Aún no las tenía todas conmigo. Cogí la radiografía aún húmeda entre dos dedos y fui a hacerla verificar ante el responsable de las gafas.

Con gesto muy teatral, él dijo abriendo los brazos:

– Perfecto, ¿no?

– ¿Conviene hacer algo más? -Le estaba preguntando sobre el asunto de la fibroscopia.

– ¿Hacer el qué? -me preguntó él en tono de reprensión. Estaba en su derecho, se dedicaba a salvar vidas humanas.

Luego me hizo ponerme de pie delante del aparato de rayos X, me pidió que respirara hondo, toser, darme la vuelta, a izquierda, luego a derecha.

– Usted mismo puede verlo -dijo mostrándome la pantalla de control-. Mire, mire.

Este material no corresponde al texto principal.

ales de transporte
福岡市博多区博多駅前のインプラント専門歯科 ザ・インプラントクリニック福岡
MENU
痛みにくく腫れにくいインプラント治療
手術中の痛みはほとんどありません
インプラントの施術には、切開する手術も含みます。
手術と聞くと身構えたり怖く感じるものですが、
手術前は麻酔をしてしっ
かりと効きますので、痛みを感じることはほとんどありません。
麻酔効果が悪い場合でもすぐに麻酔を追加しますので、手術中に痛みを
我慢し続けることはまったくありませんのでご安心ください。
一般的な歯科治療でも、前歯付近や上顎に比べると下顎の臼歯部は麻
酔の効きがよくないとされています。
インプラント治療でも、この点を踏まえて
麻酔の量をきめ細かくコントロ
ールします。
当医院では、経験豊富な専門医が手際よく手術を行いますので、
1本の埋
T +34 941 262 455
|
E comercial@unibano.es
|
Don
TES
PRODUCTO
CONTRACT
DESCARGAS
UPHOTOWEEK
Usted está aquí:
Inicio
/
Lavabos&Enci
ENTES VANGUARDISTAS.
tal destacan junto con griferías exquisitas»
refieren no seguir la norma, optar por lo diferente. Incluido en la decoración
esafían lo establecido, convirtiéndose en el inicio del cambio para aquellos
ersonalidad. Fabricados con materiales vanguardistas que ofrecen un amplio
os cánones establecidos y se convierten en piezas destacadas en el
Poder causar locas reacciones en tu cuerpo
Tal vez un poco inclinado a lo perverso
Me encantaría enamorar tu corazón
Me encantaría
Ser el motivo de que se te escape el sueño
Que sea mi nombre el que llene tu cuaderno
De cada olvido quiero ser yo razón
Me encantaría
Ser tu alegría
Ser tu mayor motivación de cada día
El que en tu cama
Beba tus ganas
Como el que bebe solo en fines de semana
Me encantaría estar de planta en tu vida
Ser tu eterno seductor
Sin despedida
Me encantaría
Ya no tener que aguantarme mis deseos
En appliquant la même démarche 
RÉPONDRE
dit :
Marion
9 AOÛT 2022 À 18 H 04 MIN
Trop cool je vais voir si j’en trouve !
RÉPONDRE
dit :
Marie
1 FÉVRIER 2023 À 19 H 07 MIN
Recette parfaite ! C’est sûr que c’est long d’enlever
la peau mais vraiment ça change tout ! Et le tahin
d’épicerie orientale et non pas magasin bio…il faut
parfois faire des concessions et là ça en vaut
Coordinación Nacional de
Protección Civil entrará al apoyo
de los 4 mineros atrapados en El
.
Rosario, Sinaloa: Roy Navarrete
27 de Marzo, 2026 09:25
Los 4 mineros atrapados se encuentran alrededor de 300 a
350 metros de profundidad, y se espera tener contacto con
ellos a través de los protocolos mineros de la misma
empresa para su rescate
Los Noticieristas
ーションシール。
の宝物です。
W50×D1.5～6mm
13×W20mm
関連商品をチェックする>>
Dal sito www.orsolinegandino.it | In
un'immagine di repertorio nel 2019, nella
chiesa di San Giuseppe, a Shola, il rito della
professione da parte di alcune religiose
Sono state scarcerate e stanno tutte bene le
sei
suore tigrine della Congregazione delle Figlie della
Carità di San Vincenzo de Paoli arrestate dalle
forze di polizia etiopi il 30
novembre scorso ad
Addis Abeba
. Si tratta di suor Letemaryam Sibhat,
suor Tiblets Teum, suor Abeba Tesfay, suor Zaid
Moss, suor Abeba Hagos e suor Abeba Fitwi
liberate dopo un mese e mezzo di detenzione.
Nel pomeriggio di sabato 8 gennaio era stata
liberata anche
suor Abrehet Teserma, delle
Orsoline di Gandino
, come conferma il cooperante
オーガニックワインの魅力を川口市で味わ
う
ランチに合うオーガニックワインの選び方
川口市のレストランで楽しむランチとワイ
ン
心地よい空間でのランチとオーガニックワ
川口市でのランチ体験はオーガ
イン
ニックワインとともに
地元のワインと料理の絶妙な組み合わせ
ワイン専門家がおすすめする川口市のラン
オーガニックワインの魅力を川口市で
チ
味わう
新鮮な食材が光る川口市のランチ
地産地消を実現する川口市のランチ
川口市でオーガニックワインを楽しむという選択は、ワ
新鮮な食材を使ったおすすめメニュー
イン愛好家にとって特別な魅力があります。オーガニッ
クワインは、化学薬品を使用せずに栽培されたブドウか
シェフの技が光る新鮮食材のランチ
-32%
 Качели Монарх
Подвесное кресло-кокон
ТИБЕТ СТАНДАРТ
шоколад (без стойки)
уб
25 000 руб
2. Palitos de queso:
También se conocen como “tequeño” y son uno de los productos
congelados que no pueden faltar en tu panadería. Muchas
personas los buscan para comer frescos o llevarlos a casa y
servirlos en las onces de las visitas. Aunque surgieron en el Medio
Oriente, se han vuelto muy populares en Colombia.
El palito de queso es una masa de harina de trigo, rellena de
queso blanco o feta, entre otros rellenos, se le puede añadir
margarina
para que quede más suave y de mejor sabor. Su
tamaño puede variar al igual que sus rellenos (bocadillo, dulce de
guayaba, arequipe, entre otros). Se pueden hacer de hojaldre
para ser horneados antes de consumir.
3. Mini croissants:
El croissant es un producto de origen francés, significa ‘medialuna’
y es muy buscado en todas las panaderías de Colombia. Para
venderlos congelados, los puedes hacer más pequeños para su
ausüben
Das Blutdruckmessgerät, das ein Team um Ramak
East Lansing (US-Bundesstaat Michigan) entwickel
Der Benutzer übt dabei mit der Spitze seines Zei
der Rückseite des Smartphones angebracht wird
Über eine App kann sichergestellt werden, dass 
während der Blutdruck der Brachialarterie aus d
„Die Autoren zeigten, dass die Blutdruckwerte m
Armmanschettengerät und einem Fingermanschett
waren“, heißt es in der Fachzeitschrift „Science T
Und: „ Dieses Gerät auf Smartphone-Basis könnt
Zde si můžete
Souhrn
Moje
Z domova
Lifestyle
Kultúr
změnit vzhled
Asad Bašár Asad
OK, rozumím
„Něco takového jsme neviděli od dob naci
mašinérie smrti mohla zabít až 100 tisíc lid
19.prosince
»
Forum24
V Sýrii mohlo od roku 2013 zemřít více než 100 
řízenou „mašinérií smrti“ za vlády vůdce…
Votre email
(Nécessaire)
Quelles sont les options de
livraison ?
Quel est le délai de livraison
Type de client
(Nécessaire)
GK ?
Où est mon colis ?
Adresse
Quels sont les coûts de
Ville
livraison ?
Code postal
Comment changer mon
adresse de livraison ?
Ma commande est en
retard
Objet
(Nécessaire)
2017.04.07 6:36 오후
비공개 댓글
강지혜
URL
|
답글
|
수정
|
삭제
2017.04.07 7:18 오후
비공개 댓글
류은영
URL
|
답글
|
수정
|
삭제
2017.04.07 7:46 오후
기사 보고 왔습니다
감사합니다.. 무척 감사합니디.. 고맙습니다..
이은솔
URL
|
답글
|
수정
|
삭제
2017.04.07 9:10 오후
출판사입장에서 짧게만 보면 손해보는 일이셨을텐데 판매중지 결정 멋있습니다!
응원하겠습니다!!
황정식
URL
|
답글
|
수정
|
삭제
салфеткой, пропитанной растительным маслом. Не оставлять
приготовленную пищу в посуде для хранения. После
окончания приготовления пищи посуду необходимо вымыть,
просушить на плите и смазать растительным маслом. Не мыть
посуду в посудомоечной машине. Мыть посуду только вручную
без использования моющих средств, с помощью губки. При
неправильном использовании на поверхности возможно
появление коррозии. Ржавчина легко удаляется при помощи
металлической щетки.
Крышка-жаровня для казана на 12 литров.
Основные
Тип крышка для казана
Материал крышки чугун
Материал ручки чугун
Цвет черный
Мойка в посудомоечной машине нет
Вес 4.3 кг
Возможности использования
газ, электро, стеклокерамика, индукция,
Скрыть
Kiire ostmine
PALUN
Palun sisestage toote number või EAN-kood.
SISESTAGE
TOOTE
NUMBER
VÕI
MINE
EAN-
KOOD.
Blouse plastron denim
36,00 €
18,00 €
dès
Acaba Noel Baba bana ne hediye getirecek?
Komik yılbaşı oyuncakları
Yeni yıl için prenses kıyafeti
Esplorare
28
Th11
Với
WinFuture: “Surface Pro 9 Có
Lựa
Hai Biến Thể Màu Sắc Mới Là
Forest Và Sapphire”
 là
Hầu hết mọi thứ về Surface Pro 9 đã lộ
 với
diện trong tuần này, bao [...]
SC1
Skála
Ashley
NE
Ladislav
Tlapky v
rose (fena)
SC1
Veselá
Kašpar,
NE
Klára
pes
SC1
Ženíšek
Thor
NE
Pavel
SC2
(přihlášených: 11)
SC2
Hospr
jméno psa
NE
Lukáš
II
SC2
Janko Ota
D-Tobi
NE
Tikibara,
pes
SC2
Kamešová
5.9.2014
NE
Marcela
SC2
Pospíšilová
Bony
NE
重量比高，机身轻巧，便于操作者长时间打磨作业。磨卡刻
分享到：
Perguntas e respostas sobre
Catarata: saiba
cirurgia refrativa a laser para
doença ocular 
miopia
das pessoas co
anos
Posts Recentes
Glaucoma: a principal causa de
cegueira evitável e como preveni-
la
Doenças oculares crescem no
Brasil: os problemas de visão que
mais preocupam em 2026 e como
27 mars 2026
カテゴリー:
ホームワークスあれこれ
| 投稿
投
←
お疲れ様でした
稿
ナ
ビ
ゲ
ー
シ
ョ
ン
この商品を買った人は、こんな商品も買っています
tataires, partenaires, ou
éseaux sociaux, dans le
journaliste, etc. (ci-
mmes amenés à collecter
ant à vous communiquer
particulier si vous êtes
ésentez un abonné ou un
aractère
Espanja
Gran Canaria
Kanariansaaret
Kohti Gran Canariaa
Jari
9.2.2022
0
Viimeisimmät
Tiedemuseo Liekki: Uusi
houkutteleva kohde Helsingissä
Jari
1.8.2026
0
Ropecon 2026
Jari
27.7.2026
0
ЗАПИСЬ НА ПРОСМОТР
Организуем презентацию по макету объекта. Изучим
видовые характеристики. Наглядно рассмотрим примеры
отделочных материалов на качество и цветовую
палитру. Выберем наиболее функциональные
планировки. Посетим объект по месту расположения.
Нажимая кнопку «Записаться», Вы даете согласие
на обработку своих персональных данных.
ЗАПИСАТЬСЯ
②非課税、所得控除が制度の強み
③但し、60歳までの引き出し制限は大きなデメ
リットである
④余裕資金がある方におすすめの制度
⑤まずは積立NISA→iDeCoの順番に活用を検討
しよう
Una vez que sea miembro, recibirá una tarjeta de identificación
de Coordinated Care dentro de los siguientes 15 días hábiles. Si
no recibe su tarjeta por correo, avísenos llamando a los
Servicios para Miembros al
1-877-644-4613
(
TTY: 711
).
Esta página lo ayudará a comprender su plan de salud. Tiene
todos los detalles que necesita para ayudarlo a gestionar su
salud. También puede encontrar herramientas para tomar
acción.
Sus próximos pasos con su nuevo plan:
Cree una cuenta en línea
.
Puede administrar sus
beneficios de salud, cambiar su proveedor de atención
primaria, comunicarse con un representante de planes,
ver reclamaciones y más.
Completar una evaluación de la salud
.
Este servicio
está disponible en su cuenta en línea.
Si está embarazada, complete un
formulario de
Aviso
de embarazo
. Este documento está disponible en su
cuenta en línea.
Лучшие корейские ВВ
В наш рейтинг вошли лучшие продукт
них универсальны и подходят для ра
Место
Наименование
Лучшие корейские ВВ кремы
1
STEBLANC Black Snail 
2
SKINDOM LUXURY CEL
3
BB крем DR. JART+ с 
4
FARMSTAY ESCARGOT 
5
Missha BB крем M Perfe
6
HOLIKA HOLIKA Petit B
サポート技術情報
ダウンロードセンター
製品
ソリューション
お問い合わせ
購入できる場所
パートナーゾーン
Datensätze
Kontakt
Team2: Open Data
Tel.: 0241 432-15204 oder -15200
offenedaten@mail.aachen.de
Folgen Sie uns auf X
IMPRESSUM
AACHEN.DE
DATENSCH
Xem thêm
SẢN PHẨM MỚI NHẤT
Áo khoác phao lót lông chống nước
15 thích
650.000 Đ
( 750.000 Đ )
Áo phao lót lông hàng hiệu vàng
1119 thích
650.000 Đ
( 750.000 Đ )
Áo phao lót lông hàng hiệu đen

En realidad, yo no veía nada muy claro: en mi cerebro, una masa informe, y en la pantalla negra y blanca, el armazón óseo de mi pecho.

– No hay nada, ¿no? -prosiguió él en tono de reproche, como si yo tratara expresamente de buscarle problemas.

– Pero ¿cómo explicar lo que se veía en estas radiografías del pecho? -No pude evitar hacerle la pregunta.

– Si no hay nada, es que no hay ya nada. Ha desaparecido. ¿Cómo explicarlo? Una gripe, una neumonía pueden hacer aparecer una sombra. Y desaparece al curarse.

No hice ninguna pregunta respecto a los estados de ánimo. ¿Podían hacer aparecer una sombra?

– ¡Viva tranquilo, joven! -Hizo girar su sillón y se desentendió de mí.

Era cierto, acababa de volver a la vida, me sentía más joven que un recién nacido.

Mi hermano se fue a toda prisa en su bicicleta, pues tenía aún una reunión.

La luz del sol me pertenecía de nuevo. Me tocaba disfrutarla. Sentado en una silla, al borde del césped, mi compañero de clase se puso a hablar del destino con elocuencia. No se habla del destino más que en los momentos en que ya no es necesario.